» Aim of the task:
As the answer, set down the lines below from the one containing "## 🎨 **Hover for Camera Icon**" through the one containing "- The login", exactly and inclusively, and no others.

*** Task inputs ***

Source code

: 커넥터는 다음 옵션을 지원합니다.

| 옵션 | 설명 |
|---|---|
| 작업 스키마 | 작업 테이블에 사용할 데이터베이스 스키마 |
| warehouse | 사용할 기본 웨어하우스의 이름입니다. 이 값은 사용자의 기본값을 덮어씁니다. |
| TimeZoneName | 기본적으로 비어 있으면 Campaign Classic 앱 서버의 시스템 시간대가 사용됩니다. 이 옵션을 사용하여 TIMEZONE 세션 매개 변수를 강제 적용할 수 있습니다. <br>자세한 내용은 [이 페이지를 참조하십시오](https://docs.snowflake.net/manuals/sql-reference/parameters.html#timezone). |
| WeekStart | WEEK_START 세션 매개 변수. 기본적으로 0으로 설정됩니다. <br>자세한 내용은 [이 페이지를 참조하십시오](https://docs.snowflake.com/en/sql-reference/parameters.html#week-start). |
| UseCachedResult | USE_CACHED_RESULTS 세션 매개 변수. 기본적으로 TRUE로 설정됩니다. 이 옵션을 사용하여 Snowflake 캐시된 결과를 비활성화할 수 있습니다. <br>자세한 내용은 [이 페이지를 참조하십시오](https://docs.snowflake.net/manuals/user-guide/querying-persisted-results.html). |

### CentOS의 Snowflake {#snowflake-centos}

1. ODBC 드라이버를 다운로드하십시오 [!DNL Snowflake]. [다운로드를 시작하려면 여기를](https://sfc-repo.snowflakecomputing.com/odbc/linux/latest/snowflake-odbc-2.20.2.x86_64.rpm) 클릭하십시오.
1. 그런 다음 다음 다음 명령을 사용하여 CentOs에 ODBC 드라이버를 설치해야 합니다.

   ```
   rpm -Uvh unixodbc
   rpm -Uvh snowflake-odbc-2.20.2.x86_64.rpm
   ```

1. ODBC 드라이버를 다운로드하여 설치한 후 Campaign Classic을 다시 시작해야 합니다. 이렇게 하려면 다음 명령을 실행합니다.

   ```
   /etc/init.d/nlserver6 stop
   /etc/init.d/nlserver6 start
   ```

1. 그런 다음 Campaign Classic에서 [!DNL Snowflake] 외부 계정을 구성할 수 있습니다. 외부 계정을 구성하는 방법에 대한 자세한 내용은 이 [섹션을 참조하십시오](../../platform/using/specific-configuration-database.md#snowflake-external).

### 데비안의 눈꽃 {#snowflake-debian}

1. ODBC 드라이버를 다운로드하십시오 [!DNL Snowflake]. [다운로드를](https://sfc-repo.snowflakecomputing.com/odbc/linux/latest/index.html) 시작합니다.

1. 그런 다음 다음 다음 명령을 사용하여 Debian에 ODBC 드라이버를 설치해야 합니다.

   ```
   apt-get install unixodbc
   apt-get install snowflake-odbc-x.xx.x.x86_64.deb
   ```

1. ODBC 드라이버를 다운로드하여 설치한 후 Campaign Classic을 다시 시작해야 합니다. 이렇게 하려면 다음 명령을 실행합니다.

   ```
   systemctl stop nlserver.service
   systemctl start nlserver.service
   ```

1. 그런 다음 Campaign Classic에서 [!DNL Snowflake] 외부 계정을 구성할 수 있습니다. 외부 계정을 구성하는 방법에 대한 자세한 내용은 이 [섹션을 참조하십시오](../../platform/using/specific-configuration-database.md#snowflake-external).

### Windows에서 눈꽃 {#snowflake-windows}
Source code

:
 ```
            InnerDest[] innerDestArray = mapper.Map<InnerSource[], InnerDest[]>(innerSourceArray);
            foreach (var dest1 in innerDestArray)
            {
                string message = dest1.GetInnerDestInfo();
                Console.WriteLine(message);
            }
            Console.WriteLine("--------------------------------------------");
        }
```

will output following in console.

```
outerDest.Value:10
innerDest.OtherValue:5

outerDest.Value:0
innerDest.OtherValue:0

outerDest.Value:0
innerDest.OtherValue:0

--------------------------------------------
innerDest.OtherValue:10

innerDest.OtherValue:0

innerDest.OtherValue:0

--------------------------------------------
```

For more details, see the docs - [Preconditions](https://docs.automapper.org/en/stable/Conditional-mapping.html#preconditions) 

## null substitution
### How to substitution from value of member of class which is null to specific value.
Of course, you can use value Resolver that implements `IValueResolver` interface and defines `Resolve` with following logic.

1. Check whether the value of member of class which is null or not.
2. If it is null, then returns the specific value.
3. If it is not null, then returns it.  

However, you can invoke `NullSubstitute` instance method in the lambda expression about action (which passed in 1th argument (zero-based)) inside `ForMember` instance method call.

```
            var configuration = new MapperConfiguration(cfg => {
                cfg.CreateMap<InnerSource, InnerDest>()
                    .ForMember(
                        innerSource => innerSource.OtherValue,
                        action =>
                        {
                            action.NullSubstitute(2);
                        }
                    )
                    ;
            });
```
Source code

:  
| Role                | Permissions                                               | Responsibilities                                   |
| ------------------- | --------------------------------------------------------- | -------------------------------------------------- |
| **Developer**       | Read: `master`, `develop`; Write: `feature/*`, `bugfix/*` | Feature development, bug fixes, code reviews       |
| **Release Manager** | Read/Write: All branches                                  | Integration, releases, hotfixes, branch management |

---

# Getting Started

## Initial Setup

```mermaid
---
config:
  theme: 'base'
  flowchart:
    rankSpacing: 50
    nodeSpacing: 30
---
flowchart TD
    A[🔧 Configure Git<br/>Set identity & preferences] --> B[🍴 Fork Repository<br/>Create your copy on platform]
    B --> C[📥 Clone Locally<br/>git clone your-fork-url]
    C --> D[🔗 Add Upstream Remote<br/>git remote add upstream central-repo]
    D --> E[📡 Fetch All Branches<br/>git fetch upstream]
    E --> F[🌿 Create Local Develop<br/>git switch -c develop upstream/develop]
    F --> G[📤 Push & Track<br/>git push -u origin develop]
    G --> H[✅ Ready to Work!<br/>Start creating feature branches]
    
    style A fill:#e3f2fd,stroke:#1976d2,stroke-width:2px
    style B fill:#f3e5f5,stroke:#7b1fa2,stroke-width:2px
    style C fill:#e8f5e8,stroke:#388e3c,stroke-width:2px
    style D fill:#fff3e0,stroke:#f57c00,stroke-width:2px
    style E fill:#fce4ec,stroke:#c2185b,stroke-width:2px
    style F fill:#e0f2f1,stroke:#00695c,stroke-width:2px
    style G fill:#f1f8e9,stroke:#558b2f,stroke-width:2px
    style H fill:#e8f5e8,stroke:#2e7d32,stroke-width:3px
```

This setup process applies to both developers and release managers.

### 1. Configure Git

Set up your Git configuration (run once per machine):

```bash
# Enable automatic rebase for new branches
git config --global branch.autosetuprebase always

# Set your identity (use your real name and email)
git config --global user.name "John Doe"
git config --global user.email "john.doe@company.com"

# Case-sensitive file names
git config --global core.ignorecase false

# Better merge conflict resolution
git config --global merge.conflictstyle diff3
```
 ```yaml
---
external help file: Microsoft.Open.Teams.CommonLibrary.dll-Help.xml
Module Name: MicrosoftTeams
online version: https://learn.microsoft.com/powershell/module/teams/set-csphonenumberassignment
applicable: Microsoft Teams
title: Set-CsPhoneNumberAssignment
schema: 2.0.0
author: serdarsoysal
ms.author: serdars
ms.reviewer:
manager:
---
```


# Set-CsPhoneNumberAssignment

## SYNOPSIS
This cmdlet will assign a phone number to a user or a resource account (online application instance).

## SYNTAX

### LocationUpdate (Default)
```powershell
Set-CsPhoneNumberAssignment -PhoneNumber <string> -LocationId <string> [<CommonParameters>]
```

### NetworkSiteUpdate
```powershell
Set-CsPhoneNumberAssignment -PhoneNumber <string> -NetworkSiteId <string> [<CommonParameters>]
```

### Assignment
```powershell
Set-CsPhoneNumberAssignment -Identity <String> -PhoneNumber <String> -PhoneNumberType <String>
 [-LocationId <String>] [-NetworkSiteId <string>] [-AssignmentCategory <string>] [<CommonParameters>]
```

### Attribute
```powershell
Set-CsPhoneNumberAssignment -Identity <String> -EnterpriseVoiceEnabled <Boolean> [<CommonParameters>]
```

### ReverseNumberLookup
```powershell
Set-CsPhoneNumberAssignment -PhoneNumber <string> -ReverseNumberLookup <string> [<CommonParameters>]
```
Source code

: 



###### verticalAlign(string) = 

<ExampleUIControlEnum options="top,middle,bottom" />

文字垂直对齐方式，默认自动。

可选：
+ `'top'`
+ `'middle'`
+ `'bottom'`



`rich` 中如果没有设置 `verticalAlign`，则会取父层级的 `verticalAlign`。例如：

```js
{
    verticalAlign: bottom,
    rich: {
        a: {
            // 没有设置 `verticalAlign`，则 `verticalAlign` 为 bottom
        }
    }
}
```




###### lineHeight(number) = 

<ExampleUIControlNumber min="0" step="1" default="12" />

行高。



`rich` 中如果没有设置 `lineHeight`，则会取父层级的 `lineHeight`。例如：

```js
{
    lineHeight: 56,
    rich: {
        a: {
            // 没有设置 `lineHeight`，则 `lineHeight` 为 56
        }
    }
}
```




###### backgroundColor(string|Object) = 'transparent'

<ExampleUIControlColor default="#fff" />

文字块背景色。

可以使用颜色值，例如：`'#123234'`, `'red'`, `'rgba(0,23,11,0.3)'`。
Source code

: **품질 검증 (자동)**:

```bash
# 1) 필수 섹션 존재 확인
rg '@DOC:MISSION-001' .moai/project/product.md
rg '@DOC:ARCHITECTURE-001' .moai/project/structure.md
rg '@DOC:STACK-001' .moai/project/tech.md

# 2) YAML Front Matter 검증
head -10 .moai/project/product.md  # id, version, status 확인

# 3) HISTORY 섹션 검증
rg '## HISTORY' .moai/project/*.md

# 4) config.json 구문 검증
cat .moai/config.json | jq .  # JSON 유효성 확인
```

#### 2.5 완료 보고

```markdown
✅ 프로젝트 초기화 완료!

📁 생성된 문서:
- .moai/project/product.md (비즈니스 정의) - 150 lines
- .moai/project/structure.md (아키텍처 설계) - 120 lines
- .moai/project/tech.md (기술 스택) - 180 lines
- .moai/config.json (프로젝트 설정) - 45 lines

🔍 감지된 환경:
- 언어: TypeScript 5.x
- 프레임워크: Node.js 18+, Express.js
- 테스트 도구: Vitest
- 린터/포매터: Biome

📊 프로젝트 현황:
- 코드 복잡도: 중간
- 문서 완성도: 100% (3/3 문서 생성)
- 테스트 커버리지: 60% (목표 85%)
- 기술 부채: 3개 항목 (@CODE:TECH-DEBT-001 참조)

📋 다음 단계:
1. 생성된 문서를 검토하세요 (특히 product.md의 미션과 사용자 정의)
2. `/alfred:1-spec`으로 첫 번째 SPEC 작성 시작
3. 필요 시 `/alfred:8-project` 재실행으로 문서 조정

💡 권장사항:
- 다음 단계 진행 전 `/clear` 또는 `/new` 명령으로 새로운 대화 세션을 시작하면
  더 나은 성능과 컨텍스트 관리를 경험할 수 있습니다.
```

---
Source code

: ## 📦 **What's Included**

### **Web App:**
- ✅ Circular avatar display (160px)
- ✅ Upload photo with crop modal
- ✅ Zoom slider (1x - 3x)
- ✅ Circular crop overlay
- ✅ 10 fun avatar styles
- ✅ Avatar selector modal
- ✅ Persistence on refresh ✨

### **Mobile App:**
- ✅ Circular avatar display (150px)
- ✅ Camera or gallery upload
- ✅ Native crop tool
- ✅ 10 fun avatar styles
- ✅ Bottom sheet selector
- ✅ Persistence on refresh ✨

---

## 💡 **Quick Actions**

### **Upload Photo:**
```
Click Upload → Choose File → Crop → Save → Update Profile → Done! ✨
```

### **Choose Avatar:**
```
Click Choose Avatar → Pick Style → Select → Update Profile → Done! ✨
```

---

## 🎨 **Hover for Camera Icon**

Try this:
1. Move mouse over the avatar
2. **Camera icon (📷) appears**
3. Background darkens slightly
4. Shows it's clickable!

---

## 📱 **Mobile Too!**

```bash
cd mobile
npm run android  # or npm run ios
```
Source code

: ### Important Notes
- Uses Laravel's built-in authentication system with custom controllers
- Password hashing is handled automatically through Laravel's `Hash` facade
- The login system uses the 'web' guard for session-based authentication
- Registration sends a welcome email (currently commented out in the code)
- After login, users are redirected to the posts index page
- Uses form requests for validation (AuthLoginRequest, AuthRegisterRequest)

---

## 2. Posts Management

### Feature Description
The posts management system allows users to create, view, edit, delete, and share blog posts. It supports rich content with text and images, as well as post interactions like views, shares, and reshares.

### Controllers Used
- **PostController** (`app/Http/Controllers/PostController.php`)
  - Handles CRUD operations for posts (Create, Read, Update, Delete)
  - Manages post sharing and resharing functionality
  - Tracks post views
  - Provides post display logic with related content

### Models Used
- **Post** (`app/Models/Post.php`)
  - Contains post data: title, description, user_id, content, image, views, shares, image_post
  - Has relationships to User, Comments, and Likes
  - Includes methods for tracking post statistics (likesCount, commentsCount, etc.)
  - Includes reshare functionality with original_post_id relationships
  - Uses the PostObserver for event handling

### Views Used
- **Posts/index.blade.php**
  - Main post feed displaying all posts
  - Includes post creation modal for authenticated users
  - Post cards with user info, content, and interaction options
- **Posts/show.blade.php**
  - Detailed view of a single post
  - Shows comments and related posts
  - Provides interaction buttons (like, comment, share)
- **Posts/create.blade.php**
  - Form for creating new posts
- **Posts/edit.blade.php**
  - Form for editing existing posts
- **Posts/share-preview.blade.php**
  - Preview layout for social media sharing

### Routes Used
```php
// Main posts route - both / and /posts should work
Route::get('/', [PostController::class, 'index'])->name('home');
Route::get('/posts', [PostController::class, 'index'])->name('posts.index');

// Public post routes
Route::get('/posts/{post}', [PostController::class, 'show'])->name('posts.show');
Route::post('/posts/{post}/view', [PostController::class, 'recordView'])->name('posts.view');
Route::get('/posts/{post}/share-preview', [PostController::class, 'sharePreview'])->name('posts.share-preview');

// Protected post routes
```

*** End of Task inputs ***

» Exercise solution:
## 🎨 **Hover for Camera Icon**

Try this:
1. Move mouse over the avatar
2. **Camera icon (📷) appears**
3. Background darkens slightly
4. Shows it's clickable!

---

## 📱 **Mobile Too!**

```bash
cd mobile
npm run android  # or npm run ios
```
Source code

: ### Important Notes
- Uses Laravel's built-in authentication system with custom controllers
- Password hashing is handled automatically through Laravel's `Hash` facade
- The login system uses the 'web' guard for session-based authentication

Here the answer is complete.